Upcoming Event: Center for Autonomy Seminar

Data-Driven Control under Input and Measurement Noise

Jared Miller, Robust Systems Lab, Northeastern University, Boston, MA

Abstract

Data-Driven Control (DDC) is a methodology that formulates controllers directly from observations without requiring a system identification step. DDC under process noise can be achieved in polynomial time (under assumptions on noise structure) through methods such as Subspace Methods, Willem’s Fundamental Lemma, Superstability, and Quadratic Matrix Inequalities. The introduction of input and measurement noise is called the Error-in-Variables (EIV) setting, and adds a bilinearity that results in NP-hard system identification and control problems. This work presents a polynomial-optimization based framework to perform stabilizing and robust control of all consistent plants in the EIV setting when all noise processes are L-infinity norm bounded. The moment-Sum-of-Squares (SOS) hierarchy is used to find a superstabilizing or quadratically stabilizing common controller, where each nonnegativity constraint is posed over the set of unknown plants and unknown noise processes. A theorem of alternatives is used to eliminate the unknown noise variables and improve computational scalability. This SOS-based framework may be extended towards the control of autoregressive models with input-output data.

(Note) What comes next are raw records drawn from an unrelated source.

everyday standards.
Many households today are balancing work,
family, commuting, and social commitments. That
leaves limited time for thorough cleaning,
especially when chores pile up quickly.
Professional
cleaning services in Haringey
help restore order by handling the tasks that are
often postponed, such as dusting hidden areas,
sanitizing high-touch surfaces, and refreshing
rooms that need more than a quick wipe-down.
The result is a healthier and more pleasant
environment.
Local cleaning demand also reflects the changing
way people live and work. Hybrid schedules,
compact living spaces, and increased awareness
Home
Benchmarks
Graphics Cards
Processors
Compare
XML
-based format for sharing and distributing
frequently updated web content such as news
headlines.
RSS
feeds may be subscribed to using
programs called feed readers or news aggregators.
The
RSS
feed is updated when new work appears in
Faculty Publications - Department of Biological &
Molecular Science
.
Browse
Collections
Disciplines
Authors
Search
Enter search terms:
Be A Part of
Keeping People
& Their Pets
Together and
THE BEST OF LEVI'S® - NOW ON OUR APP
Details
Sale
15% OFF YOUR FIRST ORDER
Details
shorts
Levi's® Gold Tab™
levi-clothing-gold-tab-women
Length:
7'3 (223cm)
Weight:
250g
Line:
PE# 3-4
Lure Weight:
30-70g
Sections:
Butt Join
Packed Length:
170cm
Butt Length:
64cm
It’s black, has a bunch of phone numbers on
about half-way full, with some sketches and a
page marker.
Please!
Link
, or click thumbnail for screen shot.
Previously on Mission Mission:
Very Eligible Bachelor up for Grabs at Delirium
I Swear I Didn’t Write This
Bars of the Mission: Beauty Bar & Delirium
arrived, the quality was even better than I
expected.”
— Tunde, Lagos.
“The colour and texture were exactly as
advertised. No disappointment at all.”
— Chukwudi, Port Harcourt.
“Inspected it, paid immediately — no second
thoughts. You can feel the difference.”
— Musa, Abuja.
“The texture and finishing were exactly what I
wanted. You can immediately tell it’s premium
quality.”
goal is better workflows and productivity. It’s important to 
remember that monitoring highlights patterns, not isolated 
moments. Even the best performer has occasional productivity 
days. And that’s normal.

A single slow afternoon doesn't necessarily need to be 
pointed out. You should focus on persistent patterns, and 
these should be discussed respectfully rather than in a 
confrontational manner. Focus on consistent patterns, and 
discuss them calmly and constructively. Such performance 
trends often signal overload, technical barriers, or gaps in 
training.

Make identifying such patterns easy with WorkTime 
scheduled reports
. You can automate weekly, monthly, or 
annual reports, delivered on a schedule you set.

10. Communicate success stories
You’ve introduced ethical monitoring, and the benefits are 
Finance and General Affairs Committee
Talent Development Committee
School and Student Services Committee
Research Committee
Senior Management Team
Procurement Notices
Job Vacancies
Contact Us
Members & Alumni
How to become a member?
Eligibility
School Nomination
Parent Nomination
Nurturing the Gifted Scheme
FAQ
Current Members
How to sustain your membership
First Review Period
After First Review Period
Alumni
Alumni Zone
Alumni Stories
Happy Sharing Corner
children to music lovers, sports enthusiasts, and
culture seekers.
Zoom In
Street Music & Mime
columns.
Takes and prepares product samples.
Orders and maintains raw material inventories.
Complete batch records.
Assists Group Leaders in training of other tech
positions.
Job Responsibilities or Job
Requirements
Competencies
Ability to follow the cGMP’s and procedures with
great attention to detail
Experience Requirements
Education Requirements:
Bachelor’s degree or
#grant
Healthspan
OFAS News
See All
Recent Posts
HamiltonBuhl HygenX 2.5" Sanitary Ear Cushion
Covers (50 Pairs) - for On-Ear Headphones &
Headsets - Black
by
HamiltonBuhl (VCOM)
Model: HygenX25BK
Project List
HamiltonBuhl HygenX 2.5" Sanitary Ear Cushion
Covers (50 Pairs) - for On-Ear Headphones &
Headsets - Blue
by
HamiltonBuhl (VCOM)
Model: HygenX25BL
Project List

Joint work with: Tianyu Dai (Mathworks), Mario Sznaier (Northeastern University)

 

Biography

Jared Miller is a 5th year PhD Student at the Robust Systems Lab at Northeastern University, advised by Mario Sznaier. He received his B.S. and M.S. degrees in Electrical Engineering from Northeastern University in 2018. He is a recipient of the 2020 Chateaubriand Fellowship from the Office for Science Technology of the Embassy of France in the United States. He was given an Outstanding Student Paper award at the IEEE Conference on Decision and Control in 2021 and in 2022. His current research topics include safety verification and data-driven control. His interests include large-scale convex optimization, nonlinear systems, semi-algebraic geometry, and measure theory.